- 3 years ago
I posted last week about my boudoir shoot that was coming up over the weekend. I got some great support and input from so many bees that I wanted to share my experience as an update.
I’ve wanted to do a boudoir shoot even before I met FI, but could never justify the cost. When I saw that my wedding photographer (who I absolutely ADORE) also does boudoir photos, I figured I’d ask for a pricing quote. When she told me that I’d get a discount because I’m one of her brides, and that the price included professional hair and makeup, I was sold. The price was SO good – I could’ve paid that much just to get my hair and makeup done in a local salon, nevermind the photos.
So I went out and bought some new lingerie. Of course I’m trying to save money for the wedding, but I decided that once I used it for the shoot I’d just put it away for the honeymoon and kill two birds with one stone.
I showed up at my photographer’s location. She uses as in-home studio, or will shoot on location at hotels and such. Origially I’d wanted to use a hotel but decided to save myself the money, and I am very glad I did. Her studio was perfect and comfortable, and the lighting was exceptional.
The hair/makeup girl showed up and was so nice and easy to work with. She stayed through almost the entire shoot (which lasted about 4 hours, not counting the getting ready time), so that she could touch up my makeup and change up my hairstyle as needed.
I got changed into my first “outfit,” a pretty and innocent lace chemise, and was still feeling pretty nervous. Getting used to having the camera on me was strange, and I’m certainly no model, so I have my share of body hang-ups, most notably being my midsection. I shared that insecurity with my photographer and she told me not to worry about it, that I looked gorgeous but that if I didn’t like that area there are easy ways to camoflouge it or add a little extra coverage.
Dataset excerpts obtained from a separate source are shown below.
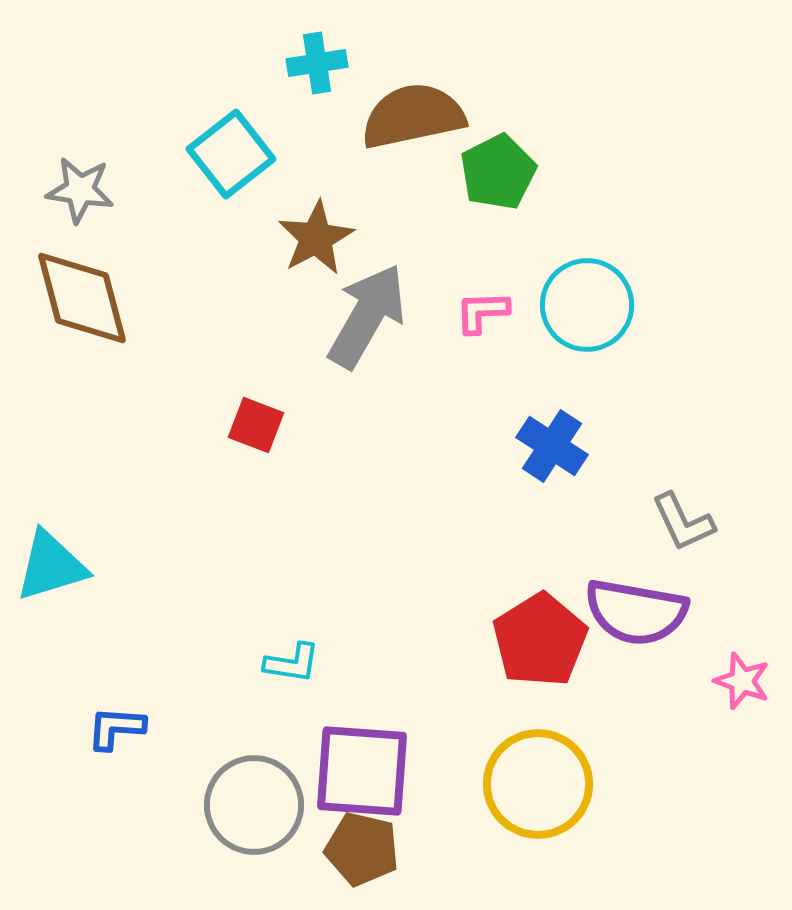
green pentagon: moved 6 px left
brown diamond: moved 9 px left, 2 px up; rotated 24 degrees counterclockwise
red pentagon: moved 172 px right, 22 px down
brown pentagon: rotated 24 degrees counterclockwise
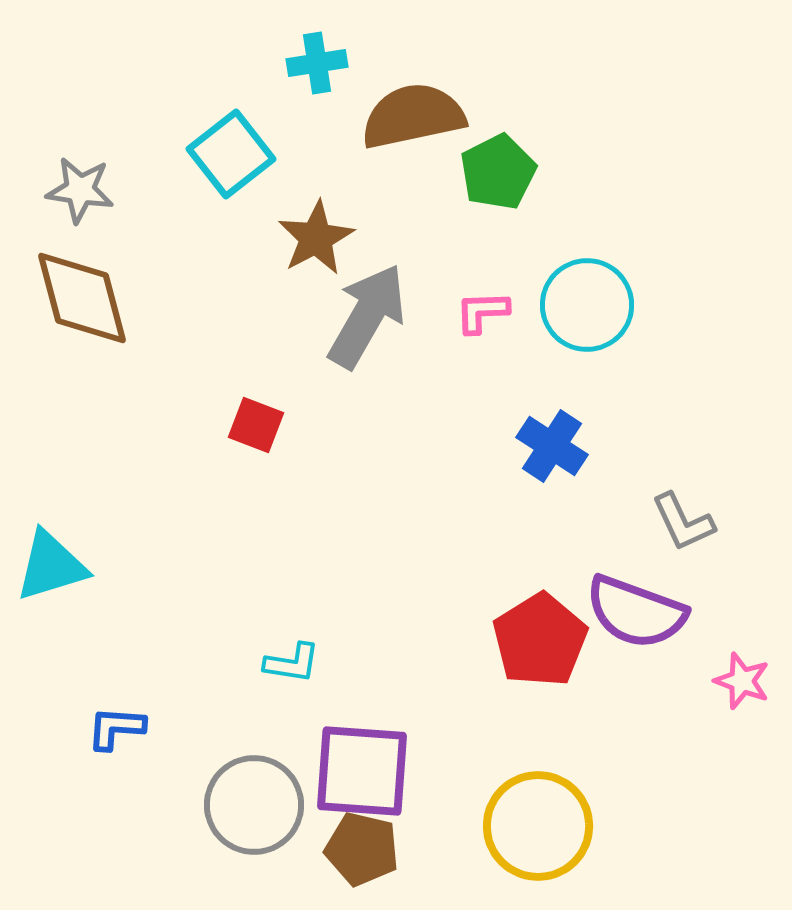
purple semicircle: rotated 10 degrees clockwise
yellow circle: moved 42 px down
I felt silly at first, posing and giggling and staring seductively into the camera. But my photographer was so great, made me feel so at ease, that before I knew it, I pretty much forgot that I was half-naked. I got into the poses, the facial expressions started to feel more natural, and I actually started to feel beautiful. At one point my photog suggested we do a few topless shots – all of my bits were tastefully concealed/covered in the shots, but in order to take them, I did have to be in front of a camera with no top on. You’d think that would feel really strange, but my photographer was so easy going, and I just kept reminding myself that it’s no more than the girls in the ladies locker room have seen. Knowing that my photographer does this all the time really helped – I sort of compared it to the gynocologist. It’s nothing weird for them, it’s just their job. I’m sure I wouldn’t have been so comfortable with a male photographer, which is why I’d never consider doing a boudoir shoot with a male. Not to mention I’m sure my fiance will be much happier with the photos knowing that it wasn’t another man behind the camera, lol!
Anyway, we went through about 5 or 6 looks/outfits and the actual shoot lasted almost 4 hours. My photog was SO complimentary and kept telling me how great I looked, but I jut figured it’s what they tell you to boost your confidence and make you feel comfortable. But when she showed me the raw images on her digital camera, I couldn’t believe that I was looking at MYSELF. These were the untouched, raw images, and still I was in awe that I could ever look that good. With the lighting and strategic posing, they make you look absolutley stunning.
I will also say that I am suprised at how much WORK it actually is! Models deserve a lot more credit than they get. Posing for photos for hours is exhausting and physicaly demanding. I left there completely wiped, starving (even though she provided me with food!), and woke up seriously sore today! I’m in pretty decent shape and get to the gym a few times a week, but all that arching and butt tooching works muscles you don’t even know you have!
Now I am so excited to ge tthe photos back and to eventually show them to FI. It’s going to be so hard keeping it as a surprise until the wedding! If you’re questioning whether or not to do it, I absolutely recommend doing it, as long as you know and trust your photographer. It’s an awesome experience (and I say this without even seeing my final product). It was fun and empowering and something I will never forget. I’m so proud of myself for getting over my fears and insecurities and just going for it!